*PROMPT*: Without including any picture, transcribe the entries below word for word.

*DATA FOR THIS EXERCISE*:
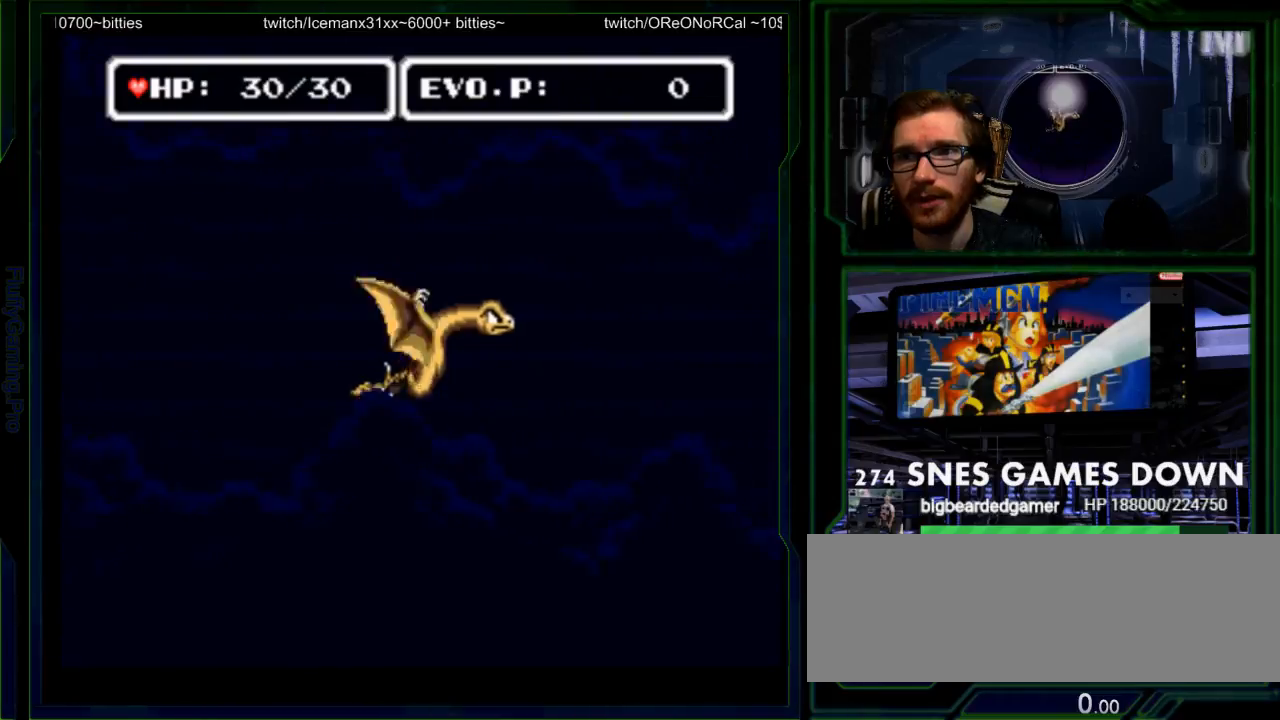
{"buttons": ["DPAD_RIGHT"], "events": []}
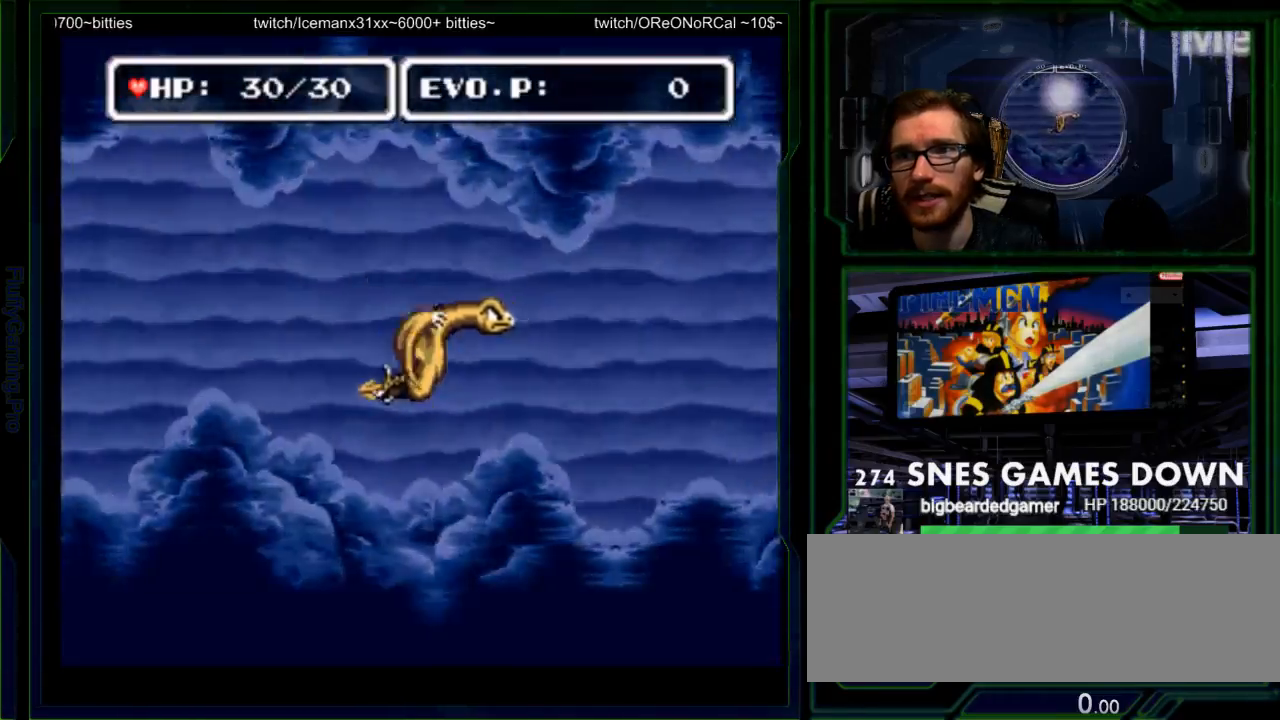
{"buttons": ["DPAD_RIGHT"], "events": []}
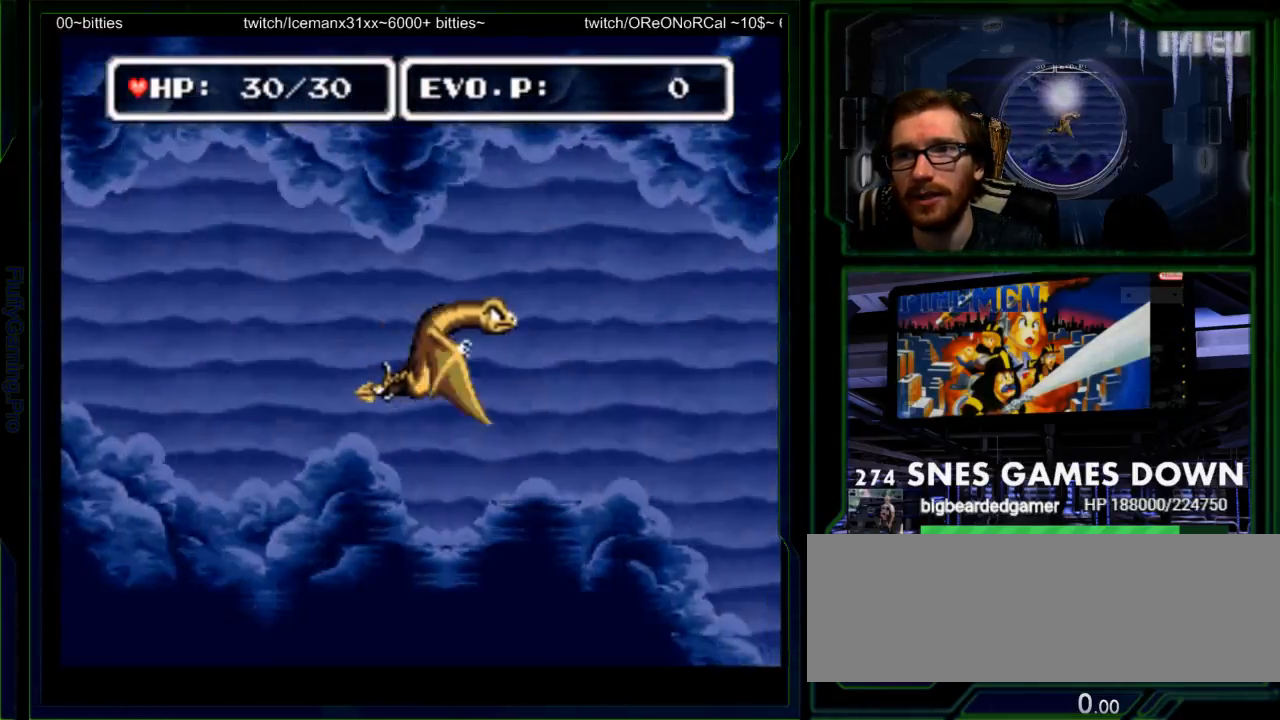
{"buttons": ["DPAD_RIGHT"], "events": []}
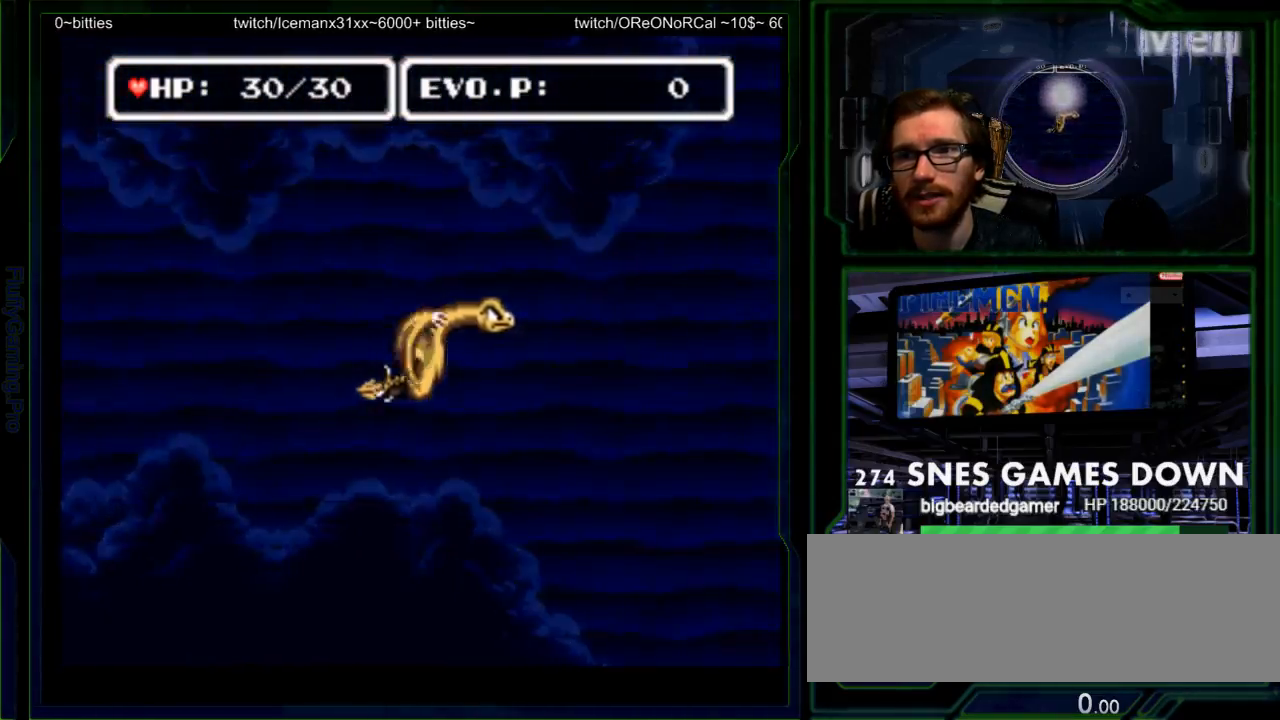
{"buttons": ["DPAD_RIGHT"], "events": []}
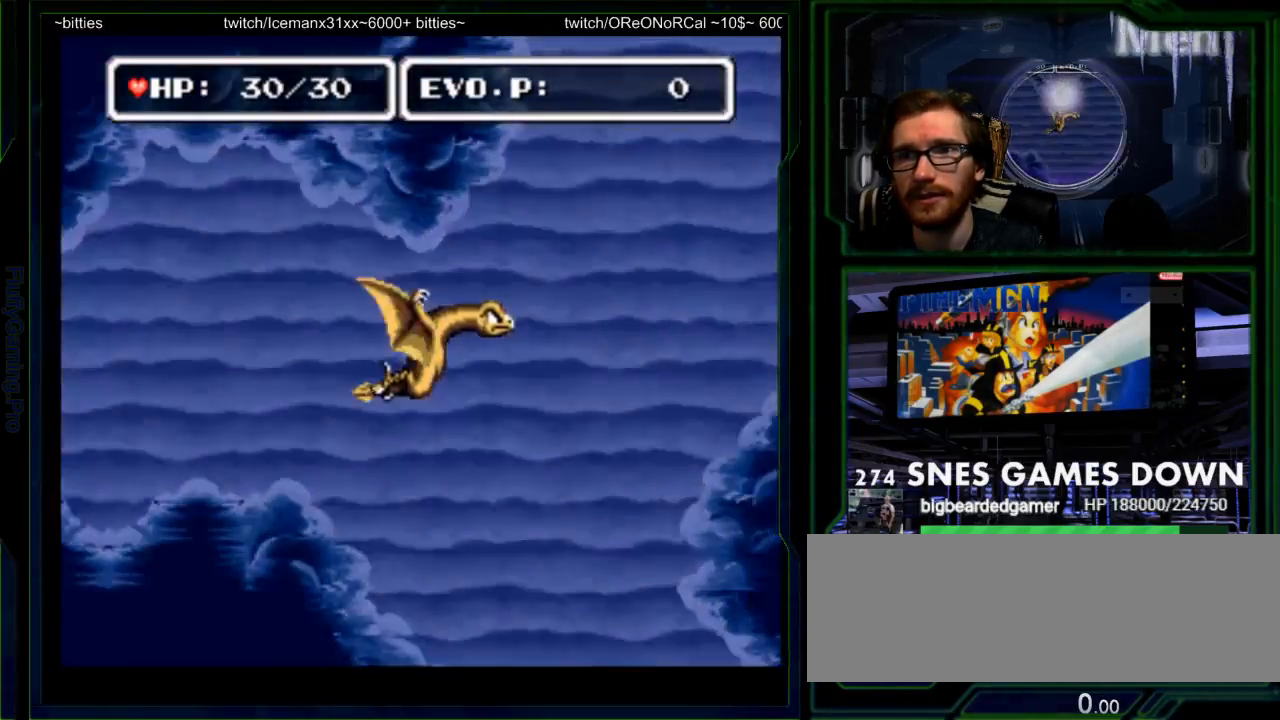
{"buttons": ["DPAD_RIGHT"], "events": [[100, "DPAD_LEFT", "down"], [167, "DPAD_RIGHT", "up"], [283, "DPAD_UP", "down"], [317, "DPAD_LEFT", "up"], [367, "DPAD_RIGHT", "down"], [433, "DPAD_UP", "up"]]}
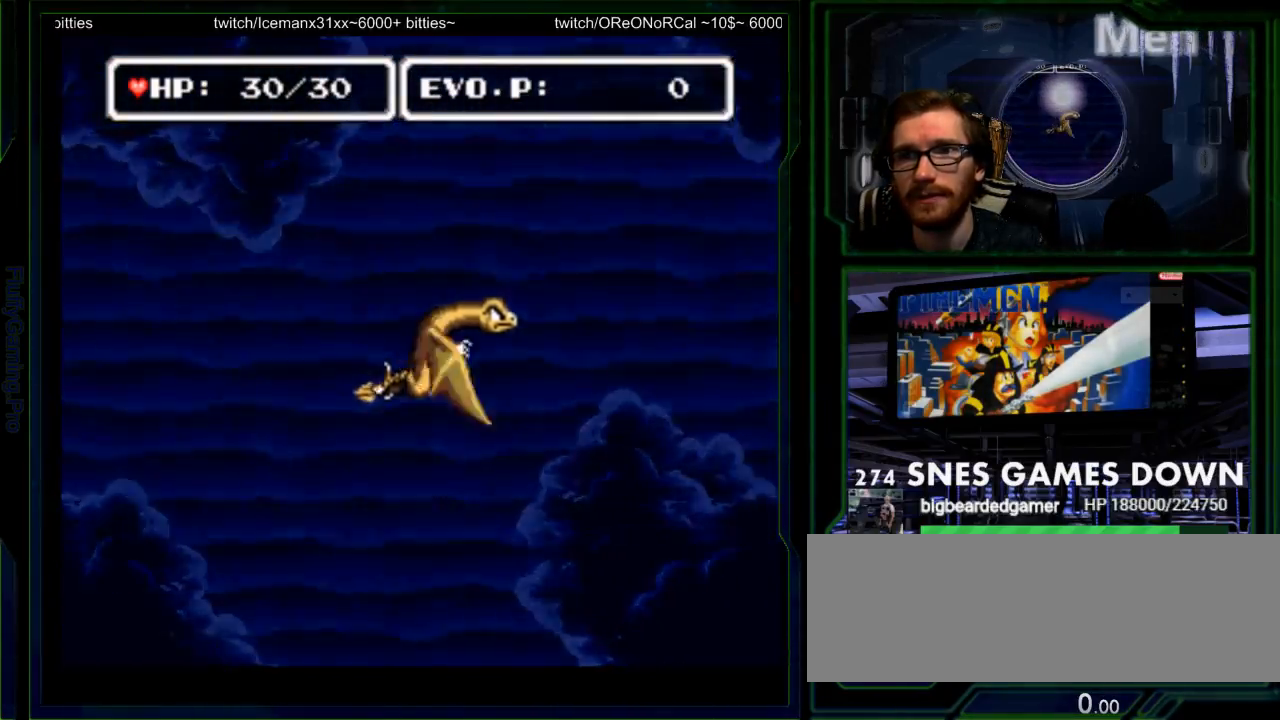
{"buttons": ["DPAD_DOWN"], "events": [[33, "DPAD_DOWN", "down"], [100, "DPAD_RIGHT", "up"], [117, "DPAD_DOWN", "up"], [183, "DPAD_DOWN", "down"], [283, "DPAD_DOWN", "up"], [350, "DPAD_DOWN", "down"]]}
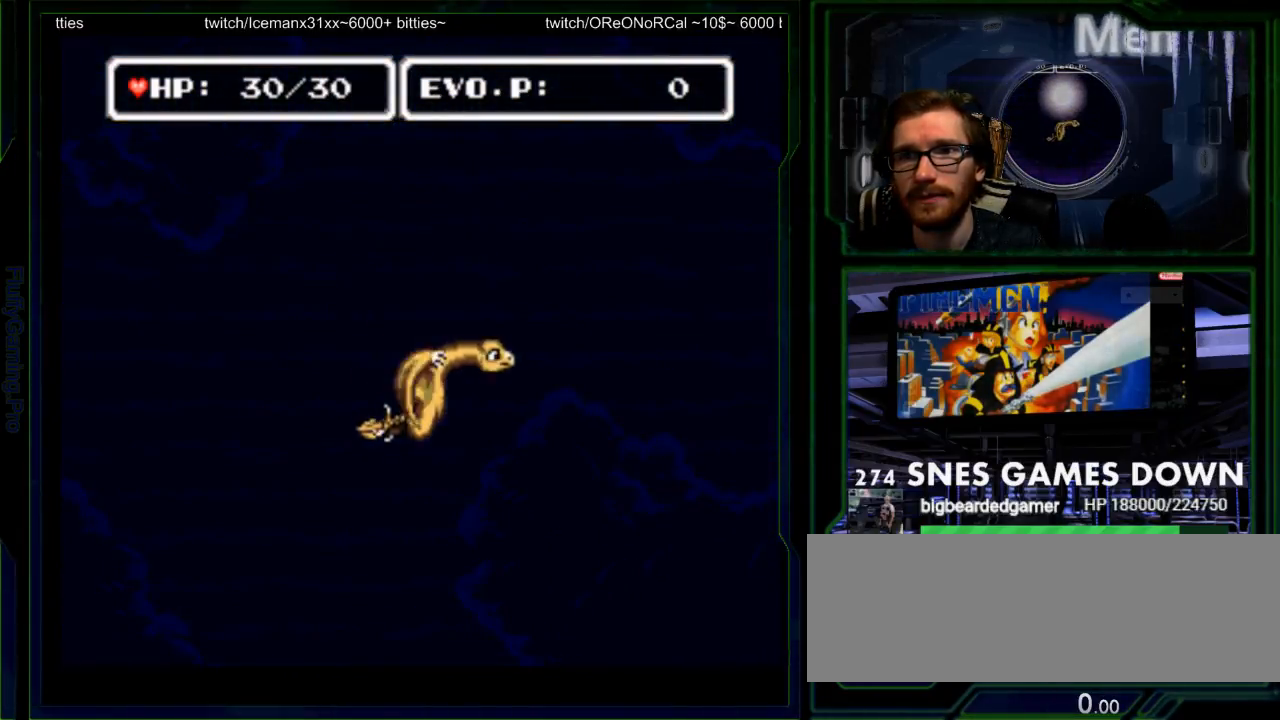
{"buttons": ["DPAD_DOWN"], "events": []}
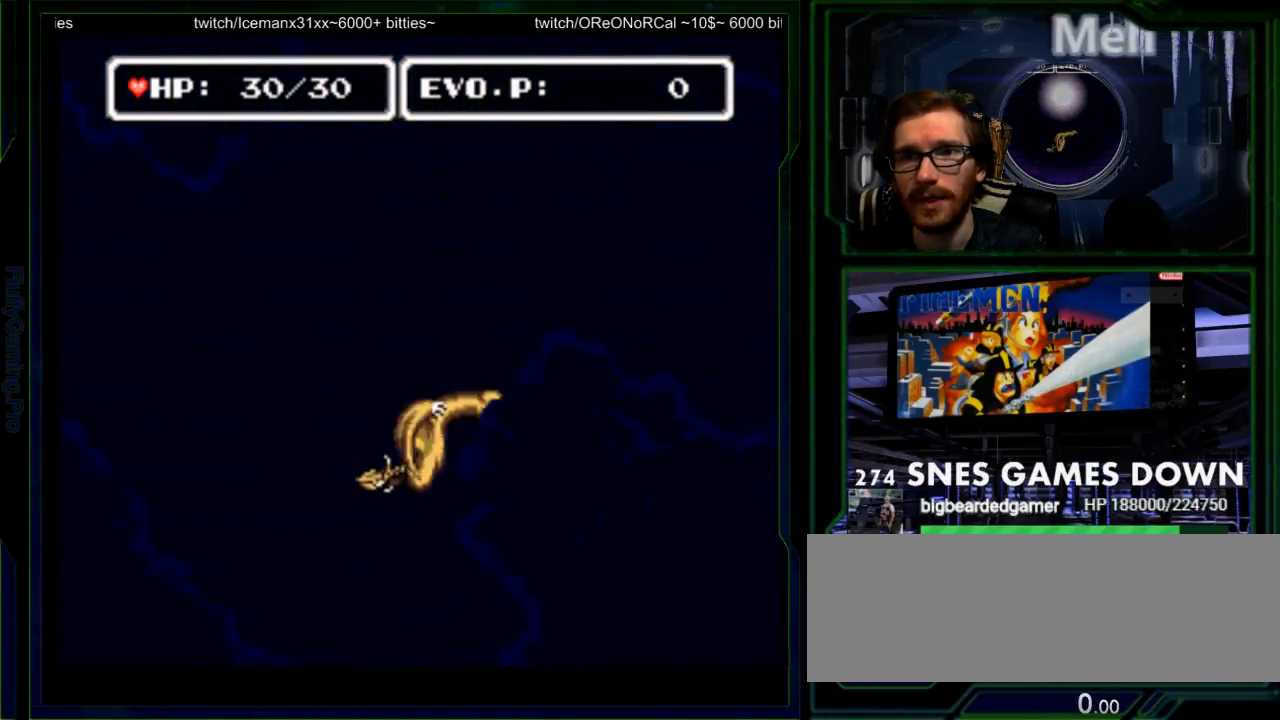
{"buttons": ["A"]}
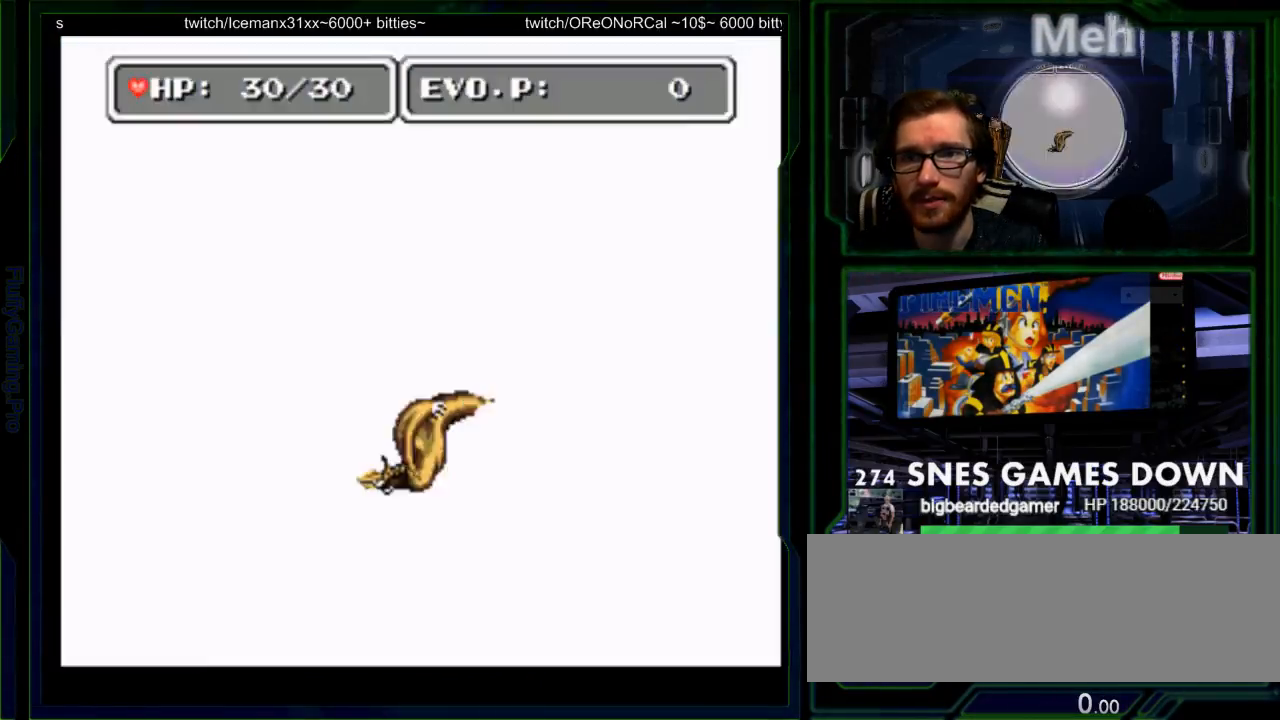
{"buttons": ["DPAD_UP"]}
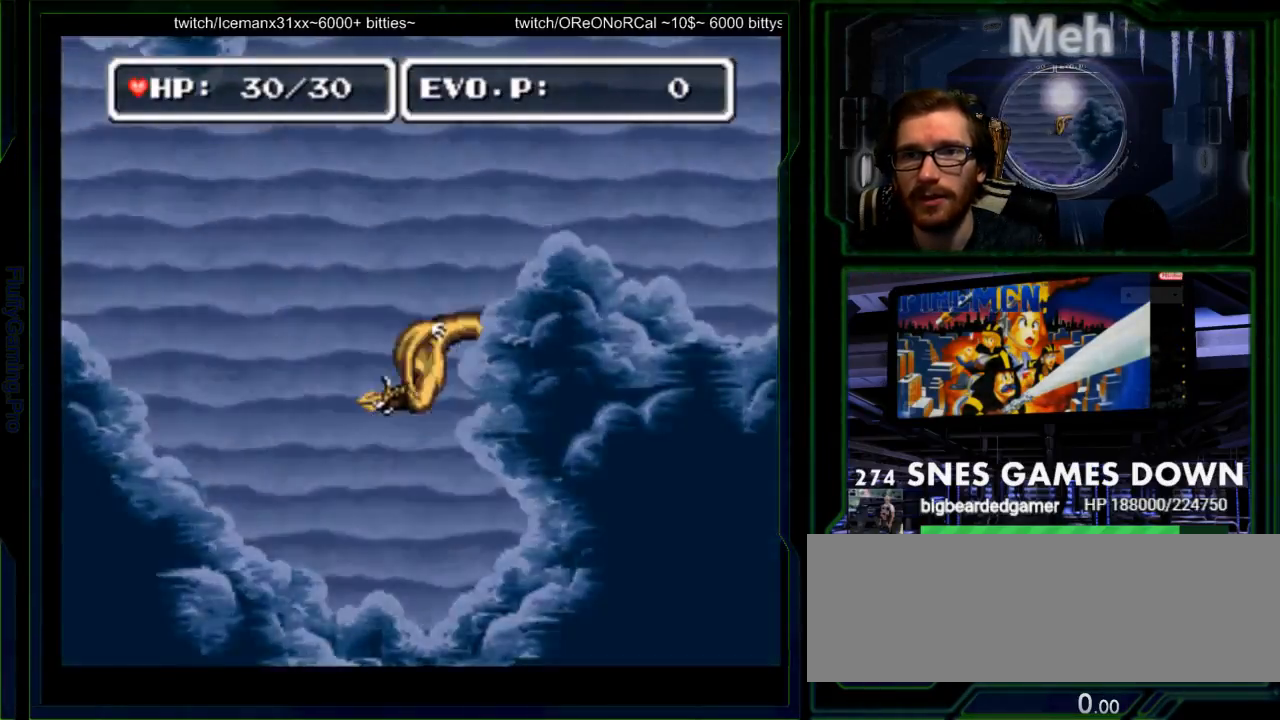
{"buttons": ["DPAD_UP"], "events": [[233, "DPAD_RIGHT", "down"], [500, "DPAD_RIGHT", "up"]]}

*COMPLETED EXERCISE*:
{"buttons": ["DPAD_RIGHT"], "events": []}
{"buttons": ["DPAD_RIGHT"], "events": []}
{"buttons": ["DPAD_RIGHT"], "events": []}
{"buttons": ["DPAD_RIGHT"], "events": []}
{"buttons": ["DPAD_RIGHT"], "events": [[100, "DPAD_LEFT", "down"], [167, "DPAD_RIGHT", "up"], [283, "DPAD_UP", "down"], [317, "DPAD_LEFT", "up"], [367, "DPAD_RIGHT", "down"], [433, "DPAD_UP", "up"]]}
{"buttons": ["DPAD_DOWN"], "events": [[33, "DPAD_DOWN", "down"], [100, "DPAD_RIGHT", "up"], [117, "DPAD_DOWN", "up"], [183, "DPAD_DOWN", "down"], [283, "DPAD_DOWN", "up"], [350, "DPAD_DOWN", "down"]]}
{"buttons": ["DPAD_DOWN"], "events": []}
{"buttons": ["A"]}
{"buttons": ["DPAD_UP"]}
{"buttons": ["DPAD_UP"], "events": [[233, "DPAD_RIGHT", "down"], [500, "DPAD_RIGHT", "up"]]}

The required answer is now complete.